Il senatore Pd ricorda:

– Nella Confederazione elvetica si avvicina l’appuntamento con il referendum contro “l’immigrazione di massa”, promosso dalla destra xenofoba per abrogare gli accordi di libera circolazione e tornare alla politica dei contingenti di lavoro. Tale consultazione popolare si inserisce in un contesto non privo di tensioni, nel quale forze politiche prive di scrupoli sono impegnate a fomentare l’intolleranza per aumentare consensi e radicamento, mentre le forze democratiche e la stessa Confindustria, consapevoli del contributo fondamentale apportato dall’immigrazione allo sviluppo dell’economia e della società elvetica, si battono contro il tentativo di ripercorrere all’indietro le tappe di un processo di integrazione difficile e sofferto ma ormai maturo e proficuo; la comunità italiana in Svizzera è di gran lunga quella numericamente più consistente (15 per cento della popolazione, mentre gli immigrati raggiungono complessivamente il 24 per cento), protagonista di una lunga storia di lavoro, sacrifici, sofferenze e lotte per il riconoscimento della pari dignità civile, sociale e culturale, nonché per evidenti motivi una delle comunità italiane all’estero maggiormente legate alla patria d’origine, non solo da un punto di vista affettivo e morale, ma anche economico”.

Micheloni stigmatizza:

– L’ambasciata italiana in Svizzera, in seguito ad una specifica indicazione del Ministero degli affari esteri, ha ritenuto di non intervenire nella vicenda, che pure ha ferito i sentimenti dei nostri concittadini residenti in Svizzera oltre alla dignità del nostro Paese. Dopo due settimane di polemiche e una denuncia penale per discriminazione razziale promossa dal giurista Carlo Alberto Di Bisceglia, dichiaratosi pronto a ritirare la denuncia in caso di scuse pubbliche (nonostante le intimidazioni anonime ricevute in seguito alla sua iniziativa), il sindaco di Berna ha ritenuto di respingere in blocco tanto le accuse di discriminazione quanto l’eventualità di scusarsi, limitandosi ipocritamente ad esprimere un rammarico ipotetico (nel caso in cui le sue battute avessero offeso qualcuno) e dichiarando di non potersi scusare per non alimentare il sospetto di agire per timore dell’azione legale, sospetto che egli ritiene evidentemente più grave e importante delle conseguenze della sua irresponsabile volgarità.
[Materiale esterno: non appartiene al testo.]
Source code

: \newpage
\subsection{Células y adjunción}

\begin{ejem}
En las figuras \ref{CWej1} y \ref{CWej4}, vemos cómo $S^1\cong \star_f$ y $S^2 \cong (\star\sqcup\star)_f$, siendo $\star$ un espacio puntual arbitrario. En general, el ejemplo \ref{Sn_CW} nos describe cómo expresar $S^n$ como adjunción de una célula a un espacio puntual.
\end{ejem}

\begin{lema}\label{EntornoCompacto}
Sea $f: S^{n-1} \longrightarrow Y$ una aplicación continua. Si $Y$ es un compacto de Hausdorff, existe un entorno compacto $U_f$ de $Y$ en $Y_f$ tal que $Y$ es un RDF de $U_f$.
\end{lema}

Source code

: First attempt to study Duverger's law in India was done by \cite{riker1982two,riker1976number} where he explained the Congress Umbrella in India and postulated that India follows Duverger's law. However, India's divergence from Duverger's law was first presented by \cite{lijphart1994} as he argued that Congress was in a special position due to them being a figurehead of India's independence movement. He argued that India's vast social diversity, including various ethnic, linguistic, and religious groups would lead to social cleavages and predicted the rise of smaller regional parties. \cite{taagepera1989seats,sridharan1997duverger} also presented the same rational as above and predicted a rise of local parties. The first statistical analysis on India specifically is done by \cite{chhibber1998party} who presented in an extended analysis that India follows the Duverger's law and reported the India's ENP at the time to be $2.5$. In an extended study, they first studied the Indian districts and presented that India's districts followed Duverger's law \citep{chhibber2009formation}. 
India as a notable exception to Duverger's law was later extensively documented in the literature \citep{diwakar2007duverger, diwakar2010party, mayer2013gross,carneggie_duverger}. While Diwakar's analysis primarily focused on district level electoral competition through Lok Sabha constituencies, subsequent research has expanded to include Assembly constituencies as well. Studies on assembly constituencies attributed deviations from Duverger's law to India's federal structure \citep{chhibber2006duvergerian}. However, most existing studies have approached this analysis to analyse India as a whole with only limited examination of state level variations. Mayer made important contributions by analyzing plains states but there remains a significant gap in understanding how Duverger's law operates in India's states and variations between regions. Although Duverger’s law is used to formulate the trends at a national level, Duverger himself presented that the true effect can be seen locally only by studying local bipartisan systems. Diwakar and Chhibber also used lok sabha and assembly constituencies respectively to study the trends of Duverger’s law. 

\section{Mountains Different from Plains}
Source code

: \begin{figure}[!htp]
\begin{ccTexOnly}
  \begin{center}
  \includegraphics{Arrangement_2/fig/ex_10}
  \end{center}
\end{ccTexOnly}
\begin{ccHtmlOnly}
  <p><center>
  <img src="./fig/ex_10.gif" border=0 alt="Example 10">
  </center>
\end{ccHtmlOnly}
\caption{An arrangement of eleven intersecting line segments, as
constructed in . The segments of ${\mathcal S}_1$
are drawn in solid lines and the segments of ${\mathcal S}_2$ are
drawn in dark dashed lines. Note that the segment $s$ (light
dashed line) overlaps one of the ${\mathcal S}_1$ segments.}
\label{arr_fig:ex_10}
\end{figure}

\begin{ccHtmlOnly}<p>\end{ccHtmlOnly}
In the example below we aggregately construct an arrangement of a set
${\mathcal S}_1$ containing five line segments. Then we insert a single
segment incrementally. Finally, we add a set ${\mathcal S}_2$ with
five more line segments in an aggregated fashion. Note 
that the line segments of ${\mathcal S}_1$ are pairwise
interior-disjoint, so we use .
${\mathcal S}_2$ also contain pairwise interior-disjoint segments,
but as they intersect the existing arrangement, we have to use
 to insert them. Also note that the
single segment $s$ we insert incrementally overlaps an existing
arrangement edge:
Il senatore, dunque, chiede di sapere “quale sia il motivo per cui né l’ambasciata italiana in Svizzera, né il Ministero degli affari esteri, né il Governo hanno ritenuto finora di protestare per l’accaduto” e “se il Ministro in indirizzo ritenga di intervenire quanto prima per restituire dignità all’immagine dell’Italia, affinché sia riconosciuto il valore dei sacrifici compiuti dai cittadini italiani emigrati all’estero in cerca di lavoro, in particolare nella Confederazione elvetica, e perché non siano lasciate sole, in virtù di non si sa quale paradosso dell’arte diplomatica, quelle tante forze sane della società svizzera che si battono contro il ritorno di un passato di intolleranza che tutti ricordano, o dovrebbero ricordare, con dolore e profondo rispetto e gratitudine nei confronti dei concittadini che ne hanno subito le conseguenze”.